50 Years Ago: VISTA sets new rules; BIA vacates Gallup
There was a distinct fear by Navajo tribal officials that the rape in early 1965 of a 19-year-old VISTA volunteer who was living in a hogan on the Navajo Reservation would seriously affect the operations of the program not only on the Navajo reservation but in the other reservations in the state as well.
But not only had national officials for the program issued statements that none of the VISTA volunteers would be removed from the reservation except for the volunteer who was raped, but program officials announced that they planned to expand the program on New Mexico reservation.
Velma Linford, who oversaw the national VISTA program for the U.S. Office of Economic Opportunity, called the Navajo incident “unfortunate,” but said “It should not be a vital influence on the VISTA programs.”
The program would assign several more volunteers to the Navajo Reservation in 1966 and even allowed them to stay in hogans if they requested it to get a better understanding of how people on the reservation lived.
But the program would prohibit female volunteers from living in the hogans alone, requiring that at least two women agree to stay in the hogan together to provide better protection.
Also, program officials on the reservation would be required to check out the hogan to make sure it had secure locks. The hogan had to be located within at least a quarter of a mile from other residences so that if there were an emergency, there would be places nearby where phone calls could be made.
Anyone — both men and women — who decided to locate on a reservation or pueblo would be required to take a one-day safety seminar, she said, and local law enforcement officers would be informed of their decision so that regular patrols could be set up to monitor their well being.
Linford stressed that the Navajo incident was the only time the program had had any problems of that kind on an Indian reservation although there had been several cases of volunteers — both men and women — being attacked after they were assigned to programs located in city ghettos.
She said there were a lot of requests from young people joining the program to be assigned to work on an Indian reservation because they had heard of the poverty conditions on most reservations and how much they compared to third world countries in Africa and South America.
The volunteers only received their subsistence and allowance. If they wanted to rent a vacant hogan, funds would be provided by the program to help pay for the weekly or monthly cost.
She said each individual volunteer also had $50 a month set aside for him or her for when they left the program.
In other news, officials for the Bureau of Indian Affairs were making plans to move some of the area programs for the Navajo tribe closer to the tribal government, while other programs were paradoxically being relocated from Gallup to Albuquerque.
Most of the offices that controlled programs on the Navajo reservation were located in Gallup.
With almost 100,000 Navajos (as compared to more than 300,000 in 2015), the BIA had been talking about making the change for several years but kept postponing any decision because of the number of BIA employees who would be required to relocate.

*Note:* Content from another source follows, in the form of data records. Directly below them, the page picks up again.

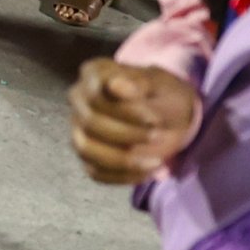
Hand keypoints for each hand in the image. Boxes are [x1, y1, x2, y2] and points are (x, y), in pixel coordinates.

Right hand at [68, 59, 199, 184]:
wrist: (170, 116)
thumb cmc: (163, 94)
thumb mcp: (161, 85)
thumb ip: (138, 84)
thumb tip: (115, 85)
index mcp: (93, 74)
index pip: (96, 95)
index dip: (125, 111)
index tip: (154, 118)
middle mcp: (79, 99)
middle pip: (90, 122)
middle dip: (128, 134)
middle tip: (158, 135)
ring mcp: (79, 129)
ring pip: (86, 149)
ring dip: (123, 159)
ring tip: (156, 161)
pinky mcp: (87, 156)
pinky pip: (96, 172)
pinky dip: (124, 176)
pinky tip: (149, 171)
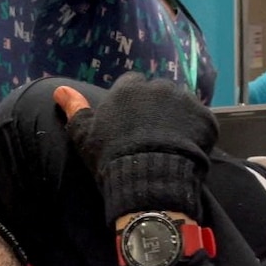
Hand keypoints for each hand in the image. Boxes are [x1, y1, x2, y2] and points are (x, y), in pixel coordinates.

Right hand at [54, 73, 217, 222]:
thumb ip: (75, 109)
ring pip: (182, 105)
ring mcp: (185, 101)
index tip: (132, 122)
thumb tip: (59, 89)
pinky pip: (202, 122)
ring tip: (173, 145)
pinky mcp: (205, 118)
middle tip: (154, 136)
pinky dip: (197, 133)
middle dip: (158, 109)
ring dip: (179, 119)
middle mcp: (158, 87)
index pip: (132, 84)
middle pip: (159, 93)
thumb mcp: (85, 136)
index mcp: (129, 88)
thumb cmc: (112, 158)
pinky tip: (189, 151)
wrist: (149, 181)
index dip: (132, 104)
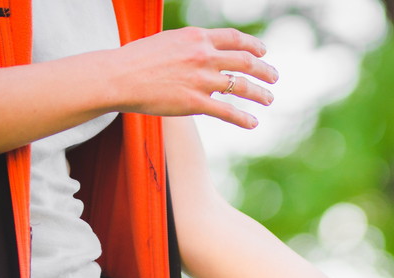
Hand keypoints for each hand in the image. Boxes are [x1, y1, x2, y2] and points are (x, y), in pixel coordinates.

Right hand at [110, 27, 278, 128]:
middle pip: (245, 61)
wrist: (119, 76)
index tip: (263, 51)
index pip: (234, 38)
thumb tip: (201, 50)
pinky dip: (243, 119)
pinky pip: (227, 111)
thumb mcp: (167, 41)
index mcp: (197, 37)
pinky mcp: (195, 103)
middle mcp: (203, 56)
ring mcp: (201, 80)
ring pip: (241, 86)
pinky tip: (253, 124)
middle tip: (274, 77)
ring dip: (260, 94)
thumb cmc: (137, 59)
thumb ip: (188, 45)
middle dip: (264, 70)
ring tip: (269, 99)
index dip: (253, 45)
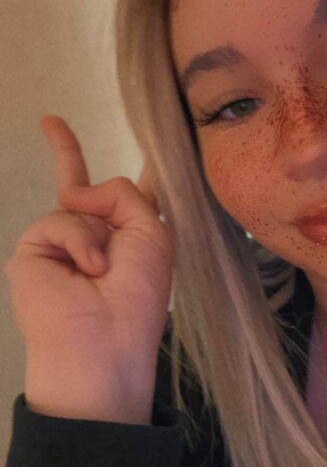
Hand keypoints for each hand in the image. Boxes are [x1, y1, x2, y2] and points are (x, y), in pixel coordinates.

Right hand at [4, 116, 174, 421]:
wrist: (100, 345)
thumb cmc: (136, 298)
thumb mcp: (151, 235)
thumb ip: (123, 194)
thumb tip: (72, 190)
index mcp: (131, 240)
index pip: (128, 199)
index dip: (133, 176)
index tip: (138, 152)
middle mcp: (96, 238)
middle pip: (83, 189)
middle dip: (66, 151)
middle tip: (50, 121)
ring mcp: (62, 243)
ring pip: (76, 201)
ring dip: (95, 232)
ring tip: (101, 272)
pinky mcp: (35, 249)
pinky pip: (59, 218)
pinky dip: (77, 241)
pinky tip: (85, 270)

One study indicated that as many as 124 of the 309 BIA employees who worked on Navajo programs would have to be transferred, which would be a major problem for the BIA since the federal government would not only have to pay for their relocation costs but would also be required to help find new homes for the employees to live in — a daunting task given the lack of houses available in the Window Rock area.
The plans under consideration would require the transfer of at least 24 employees after the Christmas holidays to the new Albuquerque headquarters. During the following 12 to 18 months, another 116 would be transferred to Albuquerque. The plans were to move the area director’s office, a well as his immediate staff, to Window Rock BIA offices right across from the Navajo Tribal Council Chambers.
An Interior Department press release said that the new office in Window Rock would serve a reservation the size of the state of West Virginia. At the time, one out of every five Indians who lived on a reservation in the United States lived on the Navajo Reservation.
Navajo tribal officials were reportedly very happy to hear that Window Rock would henceforth be known as the headquarters for the Navajo area office.
Those who weren’t happy to hear the news were city officials for Gallup.
Gallup Mayor Edward Mu–oz said he and other city officials had not had time to analyze the effect on the Gallup economy.
The move would include wives and children as well and this could mean a reduction in the city’s population of more than 400 people. That would have a major impact, he said.
And there was something that was left unsaid but was in the back of a lot of people’s minds after they heard of the announcement.
While it was one thing for BIA employees to live in Gallup and travel to Window Rock if they had to, it was another thing for families to live in Window Rock and have to travel to Gallup to get their groceries and other supplies.
The reason is that with the offices in Gallup, BIA workers could travel over U.S. 666 and State Highway 264 in the morning or afternoon hours, where traveling on those two-lane highways was relatively safe.
But living in Window Rock would require families to travel to Gallup at night or on the weekends to do their shopping or go to see movies. That was something a lot of people did not like to do because of the high number of drunk drivers on the road during those times.
But this was not a reason for someone to declare that they wouldn’t move so in the end almost everyone who was required to move, did so.